● EXERCISE DESCRIPTION
Using the data beneath this instruction, retype only the lines from the one that contains "thumb mcp: (295, 159)" down to the one that contains "index tip: (1024, 646)", both included, exactly as they appear.

[RECORDS Boundary: Start]

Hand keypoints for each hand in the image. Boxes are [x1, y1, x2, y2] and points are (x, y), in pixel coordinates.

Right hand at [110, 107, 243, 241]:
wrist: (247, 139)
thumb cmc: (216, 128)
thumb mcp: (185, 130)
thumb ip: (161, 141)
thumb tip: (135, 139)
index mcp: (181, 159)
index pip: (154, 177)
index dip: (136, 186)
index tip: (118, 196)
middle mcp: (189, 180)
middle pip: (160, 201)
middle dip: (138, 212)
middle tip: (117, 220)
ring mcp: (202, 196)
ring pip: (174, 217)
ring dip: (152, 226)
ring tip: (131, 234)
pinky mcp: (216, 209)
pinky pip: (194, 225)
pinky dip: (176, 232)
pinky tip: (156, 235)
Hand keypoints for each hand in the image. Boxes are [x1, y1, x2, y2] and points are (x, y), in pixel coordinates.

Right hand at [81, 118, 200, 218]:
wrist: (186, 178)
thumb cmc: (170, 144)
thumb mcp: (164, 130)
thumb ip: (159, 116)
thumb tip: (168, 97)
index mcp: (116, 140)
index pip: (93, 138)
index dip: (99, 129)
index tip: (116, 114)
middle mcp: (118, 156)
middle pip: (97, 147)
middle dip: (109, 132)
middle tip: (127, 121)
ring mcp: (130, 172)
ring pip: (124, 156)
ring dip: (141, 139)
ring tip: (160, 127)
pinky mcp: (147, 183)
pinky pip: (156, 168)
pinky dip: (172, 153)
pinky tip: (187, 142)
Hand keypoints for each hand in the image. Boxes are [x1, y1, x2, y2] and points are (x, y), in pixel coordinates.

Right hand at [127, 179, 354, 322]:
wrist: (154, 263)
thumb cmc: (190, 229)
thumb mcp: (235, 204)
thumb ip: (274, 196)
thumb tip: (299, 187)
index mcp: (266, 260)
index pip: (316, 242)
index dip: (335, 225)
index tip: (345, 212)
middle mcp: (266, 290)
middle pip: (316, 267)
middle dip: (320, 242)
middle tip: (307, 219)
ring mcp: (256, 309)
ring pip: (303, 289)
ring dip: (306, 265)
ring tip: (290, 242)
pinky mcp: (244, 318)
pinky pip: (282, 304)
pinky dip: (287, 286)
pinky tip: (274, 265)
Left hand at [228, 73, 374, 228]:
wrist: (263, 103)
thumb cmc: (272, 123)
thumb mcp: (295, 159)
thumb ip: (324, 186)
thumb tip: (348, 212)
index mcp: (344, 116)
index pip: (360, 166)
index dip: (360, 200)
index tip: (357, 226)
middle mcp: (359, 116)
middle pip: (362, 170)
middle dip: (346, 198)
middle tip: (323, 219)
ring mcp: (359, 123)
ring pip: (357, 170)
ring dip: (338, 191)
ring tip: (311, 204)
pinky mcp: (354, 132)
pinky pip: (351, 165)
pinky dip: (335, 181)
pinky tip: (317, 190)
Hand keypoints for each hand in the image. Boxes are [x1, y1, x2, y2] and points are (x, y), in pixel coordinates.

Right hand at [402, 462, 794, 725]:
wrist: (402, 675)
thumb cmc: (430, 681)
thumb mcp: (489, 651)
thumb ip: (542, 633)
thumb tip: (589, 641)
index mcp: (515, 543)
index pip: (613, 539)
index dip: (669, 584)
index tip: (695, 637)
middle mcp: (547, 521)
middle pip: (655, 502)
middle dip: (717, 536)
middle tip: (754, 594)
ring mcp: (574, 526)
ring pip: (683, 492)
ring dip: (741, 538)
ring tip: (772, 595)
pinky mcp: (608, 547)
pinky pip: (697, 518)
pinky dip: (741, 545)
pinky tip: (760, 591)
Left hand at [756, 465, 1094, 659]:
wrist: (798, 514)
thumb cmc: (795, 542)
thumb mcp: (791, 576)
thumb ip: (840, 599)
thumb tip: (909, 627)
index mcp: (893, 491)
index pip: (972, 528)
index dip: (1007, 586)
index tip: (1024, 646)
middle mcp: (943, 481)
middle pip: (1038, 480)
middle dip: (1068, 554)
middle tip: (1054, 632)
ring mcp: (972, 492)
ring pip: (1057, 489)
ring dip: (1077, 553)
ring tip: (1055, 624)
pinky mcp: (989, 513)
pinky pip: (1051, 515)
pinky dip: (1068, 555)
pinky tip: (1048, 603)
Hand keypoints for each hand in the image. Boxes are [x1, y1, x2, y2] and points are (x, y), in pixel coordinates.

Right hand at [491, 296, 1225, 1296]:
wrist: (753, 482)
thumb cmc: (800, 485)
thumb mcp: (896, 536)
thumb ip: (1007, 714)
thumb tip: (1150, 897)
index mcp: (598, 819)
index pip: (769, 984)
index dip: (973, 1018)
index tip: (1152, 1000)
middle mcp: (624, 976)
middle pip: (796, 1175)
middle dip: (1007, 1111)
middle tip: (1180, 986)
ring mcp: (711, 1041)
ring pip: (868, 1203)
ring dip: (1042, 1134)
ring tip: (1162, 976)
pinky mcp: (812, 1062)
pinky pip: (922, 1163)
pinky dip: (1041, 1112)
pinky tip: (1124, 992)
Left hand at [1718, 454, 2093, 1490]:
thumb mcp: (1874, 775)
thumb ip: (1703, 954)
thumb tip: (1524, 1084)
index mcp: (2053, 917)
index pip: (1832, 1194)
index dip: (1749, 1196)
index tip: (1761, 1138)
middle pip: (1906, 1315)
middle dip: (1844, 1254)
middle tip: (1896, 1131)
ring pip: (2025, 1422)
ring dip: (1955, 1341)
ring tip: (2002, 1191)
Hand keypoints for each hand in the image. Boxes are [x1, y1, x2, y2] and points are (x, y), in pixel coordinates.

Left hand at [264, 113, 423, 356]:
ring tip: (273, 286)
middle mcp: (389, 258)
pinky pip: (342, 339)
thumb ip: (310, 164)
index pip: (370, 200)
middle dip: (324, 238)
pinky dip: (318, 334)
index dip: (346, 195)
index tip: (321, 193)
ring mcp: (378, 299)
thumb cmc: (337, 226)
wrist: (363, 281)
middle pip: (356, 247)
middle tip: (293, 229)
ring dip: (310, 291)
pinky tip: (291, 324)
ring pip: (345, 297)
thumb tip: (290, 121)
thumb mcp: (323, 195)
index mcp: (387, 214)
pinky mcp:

[RECORDS Boundary: End]

● OUTPUT FOR THIS TASK
thumb mcp: (295, 159)
thumb ip: (324, 186)
thumb tip: (348, 212)
index mcp: (344, 116)
index pip: (360, 166)
index dip: (360, 200)
index tip: (357, 226)
middle mcp: (359, 116)
middle pip: (362, 170)
middle dip: (346, 198)
middle tip: (323, 219)
ring mcp: (359, 123)
ring pip: (357, 170)
ring dip: (338, 191)
ring tip: (311, 204)
pinky mcp: (354, 132)
pinky pip: (351, 165)
pinky dip: (335, 181)
pinky tip: (317, 190)
Hand keypoints for each hand in the image. Boxes are [x1, y1, x2, y2] and points are (x, y), in pixel coordinates.

Right hand at [402, 462, 794, 725]:
wrist: (402, 675)
thumb cmc: (430, 681)
thumb mcp: (489, 651)
thumb ip: (542, 633)
thumb tip: (589, 641)
index mcp: (515, 543)
index pip: (613, 539)
index dip: (669, 584)
index tip: (695, 637)
middle mcp: (547, 521)
middle pip: (655, 502)
middle dip: (717, 536)
middle tip: (754, 594)
ring mcp: (574, 526)
ring pip: (683, 492)
ring dip: (741, 538)
ring tip: (772, 595)
pinky mcp: (608, 547)
pinky pip: (697, 518)
pinky dip: (741, 545)
pinky tip: (760, 591)
Left hand at [756, 465, 1094, 659]:
wrist: (798, 514)
thumb cmc: (795, 542)
thumb mcp: (791, 576)
thumb ip: (840, 599)
thumb tip: (909, 627)
index mcp: (893, 491)
index pip: (972, 528)
index dip: (1007, 586)
index tip: (1024, 646)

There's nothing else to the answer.